Now, it is conceivable, however improbable, that even the American government, as much as it loves to bomb things, might not really want a Reality Bomb and my alternative life as a Davros character would not have worked out. We would have to solve the riddle of time before we can know for sure.

The other reason is that the humans' deity isn't just some guy who somehow managed to feed five hundred people with two pieces of bread and a fish, or whatever it was, presumably by making really small fish sandwiches. It's not just some trick of language whereby somebody mistranslated “walk by the water” as “walk on the water.” In a real, scientific sense, this deity is how the humans perceive the laws of nature.

If this country ends up a basket case like every other country in history that followed the course we're on, at least there is an explanation: they violated the universe's commandments. The laws of nature told us this would happen and we didn't listen.

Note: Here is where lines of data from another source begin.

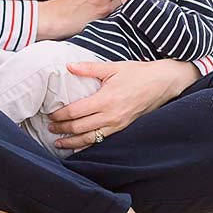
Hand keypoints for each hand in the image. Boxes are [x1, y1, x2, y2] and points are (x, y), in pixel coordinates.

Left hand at [48, 58, 199, 150]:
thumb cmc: (138, 73)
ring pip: (89, 139)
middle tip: (49, 128)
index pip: (75, 112)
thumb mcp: (113, 67)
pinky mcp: (122, 128)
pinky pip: (101, 140)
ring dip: (72, 142)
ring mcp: (117, 125)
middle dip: (62, 129)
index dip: (59, 115)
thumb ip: (89, 68)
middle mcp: (110, 116)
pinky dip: (87, 144)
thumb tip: (68, 66)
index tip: (50, 115)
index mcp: (105, 99)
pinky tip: (79, 146)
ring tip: (59, 143)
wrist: (162, 83)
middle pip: (79, 127)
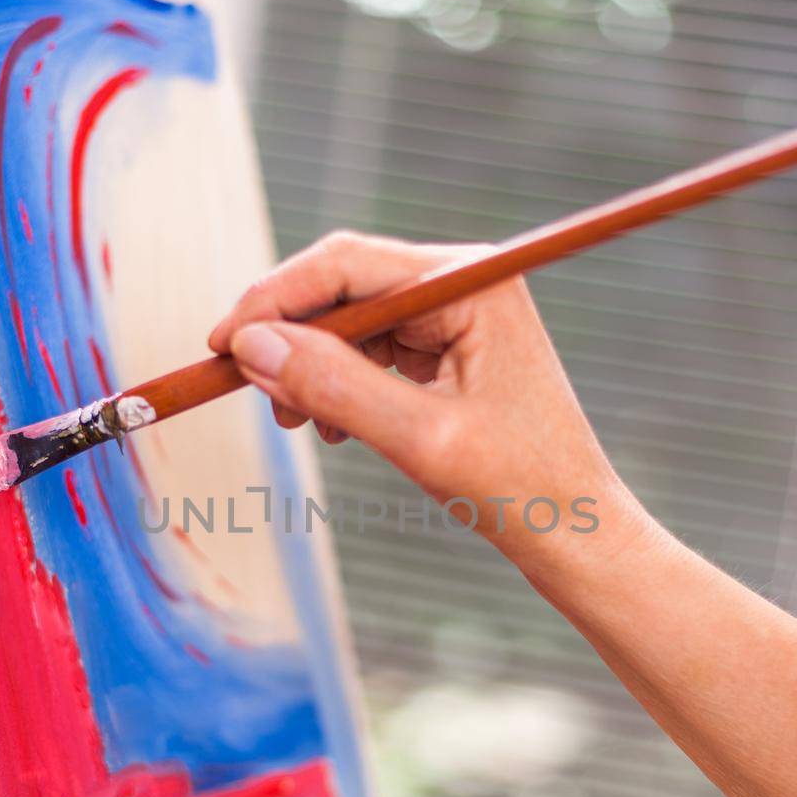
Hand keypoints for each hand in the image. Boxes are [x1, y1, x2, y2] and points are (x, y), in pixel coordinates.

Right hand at [208, 231, 642, 563]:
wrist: (576, 532)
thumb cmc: (518, 488)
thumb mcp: (418, 439)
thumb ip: (335, 385)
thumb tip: (250, 344)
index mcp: (470, 282)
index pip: (347, 264)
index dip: (274, 299)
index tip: (220, 344)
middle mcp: (464, 283)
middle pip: (345, 285)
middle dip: (291, 336)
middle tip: (249, 390)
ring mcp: (458, 315)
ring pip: (352, 320)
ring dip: (312, 365)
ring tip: (295, 421)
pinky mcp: (451, 349)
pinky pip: (373, 350)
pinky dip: (340, 382)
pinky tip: (330, 426)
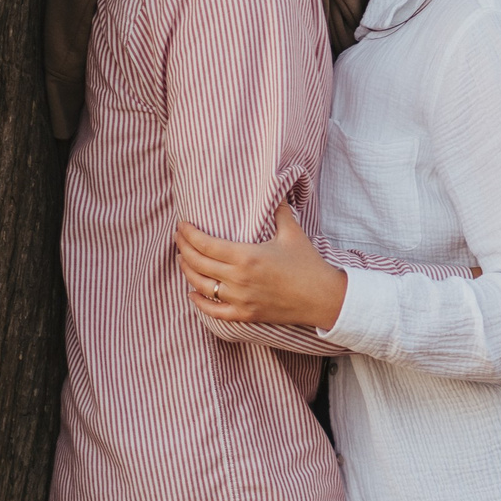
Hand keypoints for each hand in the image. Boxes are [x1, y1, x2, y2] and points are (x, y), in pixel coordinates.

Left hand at [176, 203, 348, 328]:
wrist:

Years ago in Sunday School I was told that God is all around us. Likewise, the great theologian Paul Tillich said that God was the ground of being. As the humans' concept of God becomes more distant and more abstract, the two ideologies inevitably converge: it is increasingly apparent that both religious people and atheists are talking about the same thing. What is the meaning of ‘ground of being’—or, for that matter, the Word—if not ‘the omnipresent and eternal laws of nature’? Where we differ is in whether we believe that the laws of nature care about the humans. That is why today I almost—but not quite—envy the religious in their optimism of Easter, which tells them that there is such a thing as hope. For us atheists, today will always just be another Sucky Friday.